Steffan Nero

Cricket information
- Batting: Right handed
- Role: top order batsman

= Steffan Nero =

Australian blind cricketer, goalball player, football player

Steffan Nero is an Australian visually impaired sportsperson who has represented his country in blind cricket, goalball, association football, and futsal. On 14 June 2022, he set the new world record for registering the highest ever individual score in the history of blind cricket with an unbeaten knock of 309 against New Zealand during the bilateral ODI series.

== Domestic cricket ==
He has also represented Western Australia in blind cricket matches at National Cricket Inclusion Championships in Victoria. He was part of Western Australia side which won the 2017 National Cricket Inclusion Championships. During the 2017 National Cricket Inclusion Championships, he scored his first century for Western Australia club.

== Biography ==
Steffan has low vision after being born with congenital nystagmus. He played cricket with able-bodied children up until the age of ten but he had to switch to blind cricket as his vision condition started to deteriorate. The condition caused involuntary eye movement. He pursued his interest in goalball at the age of 12. He is also currently pursuing degrees in both Law and Behavioural Science at the University of Notre Dame.

== Career ==
He initially started playing football at professional level but decided to quit the sport and took up the sports of goalball and blind cricket. His interest in blind cricket was also fuelled by Western Australian captain Brad Brider with the latter would go onto become a close friend of Steffan.

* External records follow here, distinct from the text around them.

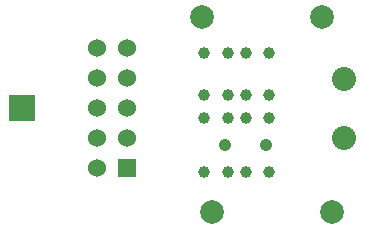
<source format=gbs>
%FSLAX36Y36*%
G04 Gerber Fmt 3.6, Leading zero omitted, Abs format (unit inch)*
G04 Created by KiCad (PCBNEW (2014-jul-16 BZR unknown)-product) date Tue 13 Jan 2015 02:04:58 PM PST*
%MOIN*%
G01*
G04 APERTURE LIST*
%ADD10C,0.003937*%
%ADD11C,0.078700*%
%ADD12R,0.088000X0.088000*%
%ADD13C,0.039370*%
%ADD14C,0.041339*%
%ADD15C,0.080000*%
%ADD16R,0.060000X0.060000*%
%ADD17C,0.060000*%
G04 APERTURE END LIST*
D10*
D11*
X5260000Y-4770000D03*
X4860000Y-4770000D03*
X5225000Y-4120000D03*
X4825000Y-4120000D03*
D12*
X4225000Y-4425000D03*
D13*
X4832677Y-4636772D03*
X4911417Y-4636811D03*
X4832677Y-4457677D03*
X4911417Y-4457677D03*
D14*
X4901575Y-4547244D03*
D13*
X4970472Y-4636772D03*
X5049213Y-4636811D03*
X4970472Y-4457677D03*
X5049213Y-4457677D03*
D14*
X5039370Y-4547244D03*
D13*
X4911417Y-4241142D03*
X4832677Y-4241142D03*
X4911417Y-4380906D03*
X4832677Y-4380906D03*
X5049213Y-4241142D03*
X4970472Y-4241142D03*
X5049213Y-4380906D03*
X4970472Y-4380906D03*
D15*
X5300000Y-4523425D03*
X5300000Y-4326575D03*
D16*
X4575000Y-4625000D03*
D17*
X4475000Y-4625000D03*
X4575000Y-4525000D03*
X4475000Y-4525000D03*
X4575000Y-4425000D03*
X4475000Y-4425000D03*
X4575000Y-4325000D03*
X4475000Y-4325000D03*
X4575000Y-4225000D03*
X4475000Y-4225000D03*
M02*

</source>
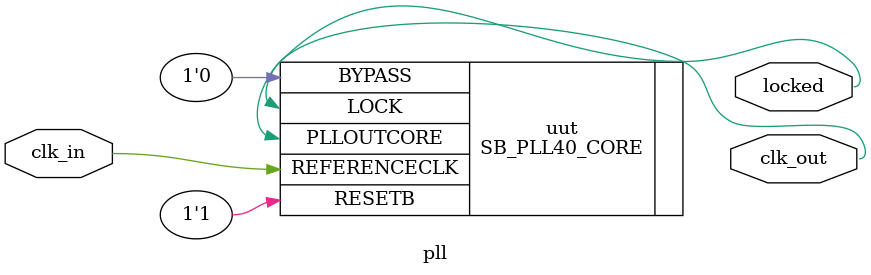
<source format=v>
/**
 * pll.v
 * PLL configuration
 * This Verilog module was generated automatically using the icepll tool from the IceStorm project.
 */

module pll(
    input  clk_in,
    output clk_out,
    output locked
    );

SB_PLL40_CORE #(
        .FEEDBACK_PATH("SIMPLE"),
        .DIVR(4'b0000),        // DIVR =  0
        .DIVF(7'b1001111),     // DIVF = 79
        .DIVQ(3'b100),         // DIVQ =  4
        .FILTER_RANGE(3'b001)  // FILTER_RANGE = 1
    ) uut (
        .LOCK(locked),
        .RESETB(1'b1),
        .BYPASS(1'b0),
        .REFERENCECLK(clk_in),
        .PLLOUTCORE(clk_out)
        );

endmodule

</source>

In 2016, he was selected in Australian A side at the age of 17. He was adjudged as the best player during 2016 Australian National Goalball Championship in Sydney when he received the highest goal scorer award during the course of the tournament. He was included as part of Australian blind cricket team for the 2017 Blind T20 World Cup and was also the youngest member of the Australian squad. He was part of the Australia men's national goalball team at the 2017 IBSA Asia/Pacific Goalball Regional Championships.

In 2018, he also plied his trade in futsal in addition to the two other sports. In October 2019, he traveled to England with the Australian visually impaired futsal team to play a five-game series.

In May 2022, he was named in Australian squad for International Cricket Inclusion Series against New Zealand national blind cricket team.

In June 2022, during the first ODI between New Zealand and Australia, he scored 309 not out and became the first ever batsman to score a triple century in blind cricket history. He reached his triple century in just 140 balls including 49 fours and one six. It was also his third successive century for him in the 2022 International Cricket Inclusion Series with two of them came against New Zealand in T20 fixtures. He also surpassed Masood Jan's world record for the highest individual score in 40 over ODI in blind cricket history. His innings also propelled Australia to compile a world record team total in any formats of blind cricket with 541/2.